Ogni anno la Commissione celebra la Giornata Europea della Parità Retributiva (il 3 novembre) con una assidua attività informativa rivolta ai cittadini degli Stati membri al fine di renderli consapevoli delle influenze di genere nella retribuzione, nei guadagni e nei diritti pensionistici. L’European Equal Pay Day richiama l’attenzione sulle dimensioni e sull’inerzia del divario retributivo di genere, nonché sulle cause che lo determinano. Il Piano d’azione, avviato nel novembre 2017, giunge quest’anno alla verifica dei fatti. La prima delle otto principali linee di intervento contiene la raccomandazione sulla trasparenza salariale, volta a promuovere nei paesi membri una serie di misure concrete per migliorare la trasparenza delle retribuzioni.
Noi lo avevamo proposto nella scorsa legislatura, tramite un disegno di legge molto semplice e che però comporta un sforzo significativo di trasparenza da parte di tutte le aziende: rendere manifesto il divario esistente nelle retribuzioni tra donna e uomo.

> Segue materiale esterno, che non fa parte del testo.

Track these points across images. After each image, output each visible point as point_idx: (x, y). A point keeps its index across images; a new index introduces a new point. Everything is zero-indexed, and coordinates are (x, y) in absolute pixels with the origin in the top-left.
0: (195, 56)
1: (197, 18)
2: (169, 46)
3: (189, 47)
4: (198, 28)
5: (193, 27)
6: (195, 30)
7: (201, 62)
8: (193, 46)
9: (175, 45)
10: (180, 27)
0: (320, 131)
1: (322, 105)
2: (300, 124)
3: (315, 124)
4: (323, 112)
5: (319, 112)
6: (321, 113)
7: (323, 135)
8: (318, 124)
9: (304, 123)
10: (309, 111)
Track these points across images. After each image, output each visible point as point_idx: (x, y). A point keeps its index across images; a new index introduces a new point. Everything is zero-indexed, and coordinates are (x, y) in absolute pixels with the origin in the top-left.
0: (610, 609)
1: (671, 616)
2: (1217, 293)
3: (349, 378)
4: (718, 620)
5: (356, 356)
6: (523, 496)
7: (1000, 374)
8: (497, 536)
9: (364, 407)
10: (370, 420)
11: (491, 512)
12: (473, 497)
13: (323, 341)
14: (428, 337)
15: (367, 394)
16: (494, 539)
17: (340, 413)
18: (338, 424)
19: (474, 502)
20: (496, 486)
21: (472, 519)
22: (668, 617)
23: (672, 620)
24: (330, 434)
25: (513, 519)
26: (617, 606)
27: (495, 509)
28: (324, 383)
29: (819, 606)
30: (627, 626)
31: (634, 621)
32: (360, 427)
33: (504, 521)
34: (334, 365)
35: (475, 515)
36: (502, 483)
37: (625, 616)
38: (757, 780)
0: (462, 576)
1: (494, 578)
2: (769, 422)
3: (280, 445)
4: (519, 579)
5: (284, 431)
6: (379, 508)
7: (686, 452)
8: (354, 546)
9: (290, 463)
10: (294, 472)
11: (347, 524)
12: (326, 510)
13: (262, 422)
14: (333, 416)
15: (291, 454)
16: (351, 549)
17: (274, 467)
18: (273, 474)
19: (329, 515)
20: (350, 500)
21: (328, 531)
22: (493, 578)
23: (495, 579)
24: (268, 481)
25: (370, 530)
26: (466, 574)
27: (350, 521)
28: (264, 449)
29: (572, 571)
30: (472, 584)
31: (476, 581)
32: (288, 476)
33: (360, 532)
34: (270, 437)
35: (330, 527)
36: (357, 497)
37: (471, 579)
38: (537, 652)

In questo senso, l’opera della Commissione è stata meno incisiva mancando del tutto gli obiettivi, ovvero le promesse modifiche alla Direttiva 2006/54/CE sul principio delle pari opportunità e della parità di trattamento fra uomini e donne in materia di occupazione e impiego, nel senso di rendere vincolanti il diritto dei lavoratori a richiedere informazioni sui livelli salariali e la previsione di sanzioni minime in caso di violazione del principio della parità retributiva.

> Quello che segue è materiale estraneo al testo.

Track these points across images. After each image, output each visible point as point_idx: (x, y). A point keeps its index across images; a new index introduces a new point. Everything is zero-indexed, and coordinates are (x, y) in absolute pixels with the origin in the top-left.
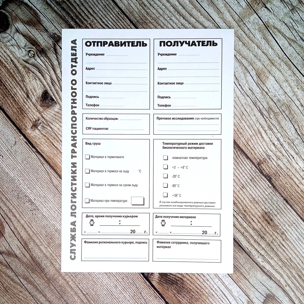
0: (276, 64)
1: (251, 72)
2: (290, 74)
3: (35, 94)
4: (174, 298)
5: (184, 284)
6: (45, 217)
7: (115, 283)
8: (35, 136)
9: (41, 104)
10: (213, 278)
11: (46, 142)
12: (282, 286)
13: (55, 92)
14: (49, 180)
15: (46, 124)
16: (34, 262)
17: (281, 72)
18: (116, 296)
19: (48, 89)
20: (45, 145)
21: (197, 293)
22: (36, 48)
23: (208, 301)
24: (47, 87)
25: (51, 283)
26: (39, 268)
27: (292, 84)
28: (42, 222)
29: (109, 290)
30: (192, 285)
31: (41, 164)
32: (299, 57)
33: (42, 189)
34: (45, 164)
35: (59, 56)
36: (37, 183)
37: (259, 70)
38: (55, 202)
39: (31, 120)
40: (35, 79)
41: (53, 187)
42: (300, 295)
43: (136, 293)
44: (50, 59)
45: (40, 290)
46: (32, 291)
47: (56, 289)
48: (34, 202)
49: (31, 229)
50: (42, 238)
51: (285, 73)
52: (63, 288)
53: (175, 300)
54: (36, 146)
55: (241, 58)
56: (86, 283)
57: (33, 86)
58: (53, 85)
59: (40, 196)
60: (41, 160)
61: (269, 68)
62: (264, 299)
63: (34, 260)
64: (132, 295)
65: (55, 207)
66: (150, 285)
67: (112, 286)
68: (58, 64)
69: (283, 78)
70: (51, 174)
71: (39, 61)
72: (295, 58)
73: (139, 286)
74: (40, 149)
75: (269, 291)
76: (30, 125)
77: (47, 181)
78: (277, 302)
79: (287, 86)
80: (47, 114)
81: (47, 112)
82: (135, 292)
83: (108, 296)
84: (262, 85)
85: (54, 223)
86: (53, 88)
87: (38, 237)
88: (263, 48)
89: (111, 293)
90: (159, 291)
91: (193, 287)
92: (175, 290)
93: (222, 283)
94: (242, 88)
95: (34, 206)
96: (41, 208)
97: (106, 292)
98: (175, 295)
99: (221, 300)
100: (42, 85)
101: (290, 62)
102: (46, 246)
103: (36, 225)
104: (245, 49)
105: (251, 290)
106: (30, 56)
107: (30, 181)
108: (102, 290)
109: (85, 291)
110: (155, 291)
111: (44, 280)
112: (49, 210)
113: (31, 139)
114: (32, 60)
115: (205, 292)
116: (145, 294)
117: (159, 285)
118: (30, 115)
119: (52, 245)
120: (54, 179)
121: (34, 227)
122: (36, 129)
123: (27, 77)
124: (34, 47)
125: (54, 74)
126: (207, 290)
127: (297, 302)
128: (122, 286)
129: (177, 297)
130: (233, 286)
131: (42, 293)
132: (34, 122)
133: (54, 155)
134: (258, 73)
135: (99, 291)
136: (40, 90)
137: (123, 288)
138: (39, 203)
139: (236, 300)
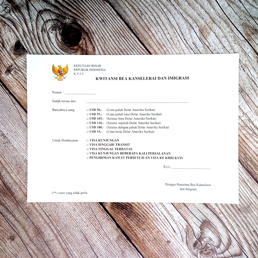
0: (216, 21)
1: (195, 28)
2: (228, 31)
3: (9, 44)
4: (124, 221)
5: (133, 209)
6: (15, 149)
7: (74, 207)
8: (8, 79)
9: (14, 53)
10: (157, 205)
11: (18, 85)
12: (216, 213)
13: (26, 42)
14: (19, 118)
15: (18, 69)
16: (6, 187)
17: (220, 29)
18: (74, 218)
19: (21, 40)
20: (17, 88)
21: (143, 217)
22: (11, 5)
23: (152, 224)
24: (20, 38)
25: (20, 206)
26: (10, 192)
27: (230, 40)
28: (13, 153)
29: (69, 213)
30: (139, 210)
31: (13, 104)
32: (237, 16)
33: (13, 125)
34: (16, 103)
35: (30, 12)
36: (9, 120)
37: (202, 27)
38: (25, 137)
39: (5, 66)
40: (9, 31)
41: (23, 123)
42: (232, 222)
43: (92, 215)
44: (23, 14)
45: (10, 210)
46: (3, 211)
47: (23, 211)
48: (7, 136)
49: (4, 159)
50: (13, 167)
51: (224, 30)
52: (30, 209)
53: (124, 222)
54: (9, 89)
55: (186, 16)
56: (49, 206)
57: (8, 37)
58: (25, 37)
59: (11, 131)
60: (13, 100)
61: (210, 25)
62: (201, 224)
63: (5, 186)
64: (88, 218)
65: (24, 141)
66: (103, 209)
67: (71, 209)
68: (29, 18)
69: (223, 34)
70: (21, 112)
71: (13, 16)
72: (233, 17)
73: (94, 210)
74: (12, 91)
75: (205, 217)
76: (5, 70)
77: (18, 119)
78: (212, 227)
79: (226, 41)
80: (19, 61)
81: (19, 59)
82: (90, 215)
83: (67, 218)
84: (204, 40)
85: (23, 154)
86: (24, 39)
87: (9, 166)
88: (205, 8)
89: (70, 215)
90: (111, 215)
91: (141, 212)
92: (124, 214)
93: (165, 209)
94: (186, 42)
95: (6, 139)
96: (13, 141)
97: (66, 214)
98: (124, 219)
99: (164, 224)
100: (15, 36)
101: (229, 20)
102: (16, 174)
103: (8, 156)
104: (190, 8)
105: (190, 216)
106: (6, 11)
107: (3, 118)
108: (63, 212)
109: (48, 213)
110: (107, 214)
111: (14, 202)
112: (19, 143)
113: (5, 82)
114: (8, 15)
115: (150, 217)
116: (100, 217)
117: (112, 209)
118: (5, 62)
119: (21, 173)
120: (24, 117)
121: (6, 157)
122: (9, 74)
123: (3, 29)
124: (10, 4)
125: (26, 27)
126: (152, 215)
127: (230, 228)
128: (79, 209)
129: (126, 220)
130: (174, 212)
131: (12, 214)
132: (8, 67)
133: (24, 96)
134: (201, 30)
135: (60, 213)
136: (13, 40)
137: (80, 211)
138: (11, 137)
139: (176, 224)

Una successiva proposta di direttiva - COM(2012)614 — riguardava il miglioramento dell’equilibrio di genere fra gli amministratori delle società quotate in borsa e stabiliva l’obiettivo quantitativo del 40% di soggetti appartenenti al sesso sotto-rappresentato da raggiungere entro il 2020 (entro il 2018 nel caso di imprese pubbliche). È stata adottata in prima lettura dal Parlamento Europeo ma è rimasta bloccata in Consiglio dal veto di diversi Paesi membri dell’Unione.
Viceversa, sulla proposta di Direttiva — COM(2017)253 — relativa all’equilibrio dell’attività professionale con la vita familiare per i genitori e i prestatori di assistenza, è tuttora in corso il negoziato fra Parlamento UE e il Consiglio: l’urgenza di questo intervento, necessario a riportare in equilibrio il divario di genere nei livelli di occupazione (ogni anno in Italia circa 20mila donne rinunciano al proprio posto di lavoro per l’impossibilità di trovare sostegno alla genitorialità) è stata recepita dalla Commissione, che l’ha posta fra le misure prioritarie del 2019, ma evidentemente non dal Consiglio, che continua a essere campo in cui i governi praticano molto efficacemente l’ostruzionismo.

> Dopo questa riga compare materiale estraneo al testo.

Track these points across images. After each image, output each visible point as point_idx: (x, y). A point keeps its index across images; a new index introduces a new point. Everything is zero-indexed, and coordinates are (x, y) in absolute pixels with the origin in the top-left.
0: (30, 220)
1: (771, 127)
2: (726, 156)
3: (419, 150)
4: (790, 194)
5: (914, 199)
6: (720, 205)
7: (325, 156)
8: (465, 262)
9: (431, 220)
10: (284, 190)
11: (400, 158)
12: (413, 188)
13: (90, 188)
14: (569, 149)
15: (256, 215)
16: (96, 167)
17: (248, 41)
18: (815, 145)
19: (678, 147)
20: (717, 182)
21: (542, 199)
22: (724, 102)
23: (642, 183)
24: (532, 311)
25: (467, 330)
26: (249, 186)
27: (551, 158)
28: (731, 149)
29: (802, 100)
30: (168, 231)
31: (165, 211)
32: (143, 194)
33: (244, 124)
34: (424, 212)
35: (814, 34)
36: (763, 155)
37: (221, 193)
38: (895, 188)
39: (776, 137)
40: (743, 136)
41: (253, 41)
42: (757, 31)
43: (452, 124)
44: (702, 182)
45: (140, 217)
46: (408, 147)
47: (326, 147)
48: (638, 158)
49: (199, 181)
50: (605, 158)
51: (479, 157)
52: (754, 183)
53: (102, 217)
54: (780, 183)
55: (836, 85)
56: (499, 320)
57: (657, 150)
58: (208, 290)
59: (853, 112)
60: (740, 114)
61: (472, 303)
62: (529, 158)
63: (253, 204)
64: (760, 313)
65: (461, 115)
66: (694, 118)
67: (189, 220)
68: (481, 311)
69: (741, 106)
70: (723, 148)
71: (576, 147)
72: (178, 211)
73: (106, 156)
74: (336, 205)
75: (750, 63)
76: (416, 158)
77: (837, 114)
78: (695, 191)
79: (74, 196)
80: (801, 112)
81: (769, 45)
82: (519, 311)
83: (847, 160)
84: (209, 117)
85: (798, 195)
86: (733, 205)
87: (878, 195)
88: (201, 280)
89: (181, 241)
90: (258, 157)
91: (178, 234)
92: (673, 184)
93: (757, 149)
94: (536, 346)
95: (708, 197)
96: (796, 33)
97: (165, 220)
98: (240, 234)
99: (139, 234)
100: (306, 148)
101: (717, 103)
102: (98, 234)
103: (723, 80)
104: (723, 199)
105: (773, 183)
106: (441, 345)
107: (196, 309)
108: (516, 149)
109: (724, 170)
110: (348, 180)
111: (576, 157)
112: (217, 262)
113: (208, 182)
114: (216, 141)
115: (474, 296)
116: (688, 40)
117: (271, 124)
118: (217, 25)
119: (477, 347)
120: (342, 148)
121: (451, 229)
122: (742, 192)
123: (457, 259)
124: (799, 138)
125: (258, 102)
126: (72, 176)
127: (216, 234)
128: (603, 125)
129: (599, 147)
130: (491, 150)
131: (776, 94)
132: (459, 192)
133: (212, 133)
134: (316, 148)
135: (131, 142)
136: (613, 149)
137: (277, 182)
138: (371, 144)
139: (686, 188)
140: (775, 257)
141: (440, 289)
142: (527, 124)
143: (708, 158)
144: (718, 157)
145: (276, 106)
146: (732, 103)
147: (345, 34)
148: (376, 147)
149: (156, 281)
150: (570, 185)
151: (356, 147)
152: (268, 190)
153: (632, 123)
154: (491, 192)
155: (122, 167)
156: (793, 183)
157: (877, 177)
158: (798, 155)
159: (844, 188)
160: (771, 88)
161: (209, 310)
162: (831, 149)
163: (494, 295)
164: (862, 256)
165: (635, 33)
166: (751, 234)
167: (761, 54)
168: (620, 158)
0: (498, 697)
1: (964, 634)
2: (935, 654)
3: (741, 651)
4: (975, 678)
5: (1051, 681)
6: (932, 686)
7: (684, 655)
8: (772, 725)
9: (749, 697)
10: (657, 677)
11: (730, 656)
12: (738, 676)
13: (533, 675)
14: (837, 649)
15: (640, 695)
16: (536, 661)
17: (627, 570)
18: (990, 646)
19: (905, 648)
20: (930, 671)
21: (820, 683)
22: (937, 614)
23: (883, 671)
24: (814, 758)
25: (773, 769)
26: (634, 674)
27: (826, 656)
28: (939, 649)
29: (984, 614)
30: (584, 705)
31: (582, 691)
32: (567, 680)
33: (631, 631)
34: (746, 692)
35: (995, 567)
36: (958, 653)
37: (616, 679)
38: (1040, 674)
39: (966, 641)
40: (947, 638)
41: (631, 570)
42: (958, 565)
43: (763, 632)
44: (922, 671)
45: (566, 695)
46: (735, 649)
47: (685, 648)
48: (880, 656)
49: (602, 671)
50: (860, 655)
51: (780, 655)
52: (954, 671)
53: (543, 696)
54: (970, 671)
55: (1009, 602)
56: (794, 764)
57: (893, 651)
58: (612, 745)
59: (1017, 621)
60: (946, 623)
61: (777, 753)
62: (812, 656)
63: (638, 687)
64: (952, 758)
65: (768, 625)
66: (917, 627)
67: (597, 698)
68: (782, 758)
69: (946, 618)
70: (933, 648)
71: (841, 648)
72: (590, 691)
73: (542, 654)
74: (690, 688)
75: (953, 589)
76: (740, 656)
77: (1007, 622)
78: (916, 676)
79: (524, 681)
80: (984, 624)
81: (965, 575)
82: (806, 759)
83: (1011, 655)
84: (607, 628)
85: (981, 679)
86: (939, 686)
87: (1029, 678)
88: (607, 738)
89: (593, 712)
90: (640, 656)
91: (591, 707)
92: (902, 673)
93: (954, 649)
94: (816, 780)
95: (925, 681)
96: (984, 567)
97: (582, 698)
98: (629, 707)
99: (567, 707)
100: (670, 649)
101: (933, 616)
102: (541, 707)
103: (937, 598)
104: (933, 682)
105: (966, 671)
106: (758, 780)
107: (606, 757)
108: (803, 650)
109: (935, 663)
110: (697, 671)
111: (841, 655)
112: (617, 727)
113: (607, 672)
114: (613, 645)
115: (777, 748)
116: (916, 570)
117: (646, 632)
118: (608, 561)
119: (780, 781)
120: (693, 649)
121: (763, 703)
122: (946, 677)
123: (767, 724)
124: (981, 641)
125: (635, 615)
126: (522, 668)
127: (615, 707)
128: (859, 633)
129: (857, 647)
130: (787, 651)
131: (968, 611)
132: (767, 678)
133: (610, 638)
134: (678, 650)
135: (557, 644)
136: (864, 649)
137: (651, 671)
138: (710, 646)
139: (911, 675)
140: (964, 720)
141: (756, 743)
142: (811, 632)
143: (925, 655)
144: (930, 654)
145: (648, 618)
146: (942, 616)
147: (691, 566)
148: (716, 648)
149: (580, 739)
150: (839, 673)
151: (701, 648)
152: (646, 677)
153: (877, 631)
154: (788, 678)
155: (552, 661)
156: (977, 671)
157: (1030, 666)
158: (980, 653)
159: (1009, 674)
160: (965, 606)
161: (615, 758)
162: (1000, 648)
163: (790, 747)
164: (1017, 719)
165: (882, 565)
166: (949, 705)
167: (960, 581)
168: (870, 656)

In Italia, questo approccio è stato confermato assestando un colpo letale ai congedi di paternità, lasciati per anni allo stato ‘sperimentale’ e cancellati dalla Legge di Bilancio 2019, che non prevede il rifinanziamento del fondo per sostenere l’astensione dei padri dal lavoro alla nascita dei figli.
Per questa ragione vogliamo rilanciare! Ispirati alla recente legge adottata in Islanda, vogliamo alzare il livello e proporre un nuovo testo legislativo che evolva da una semplice volontarietà della singola azienda verso un vero e proprio obbligo di legge del disvelamento del divario retributivo di genere (gender pay gap disclosure) per società, aziende pubbliche e private con più di 25 dipendenti, certificando pubblicamente la pari retribuzione di uomini e donne a parità di mansioni lavorative.
Facciamo nostra la proposta della Commissione europea di una direttiva sul miglioramento dell’equilibrio di genere tra gli amministratori non esecutivi delle società quotate nelle borse — comunemente nota come proposta “Women on Boards” — e nei livelli direzionali delle aziende pubbliche.
È infine necessario revisionare le norme che disciplinano i permessi e i congedi a tutela della maternità e della paternità in modo da consentire ad entrambi i genitori di fare domanda di congedo parentale o di astensione facoltativa per lo stesso periodo o per periodi diversi in modo da potersi assistere l’un l’altra nella cura, alla nascita dei propri figli.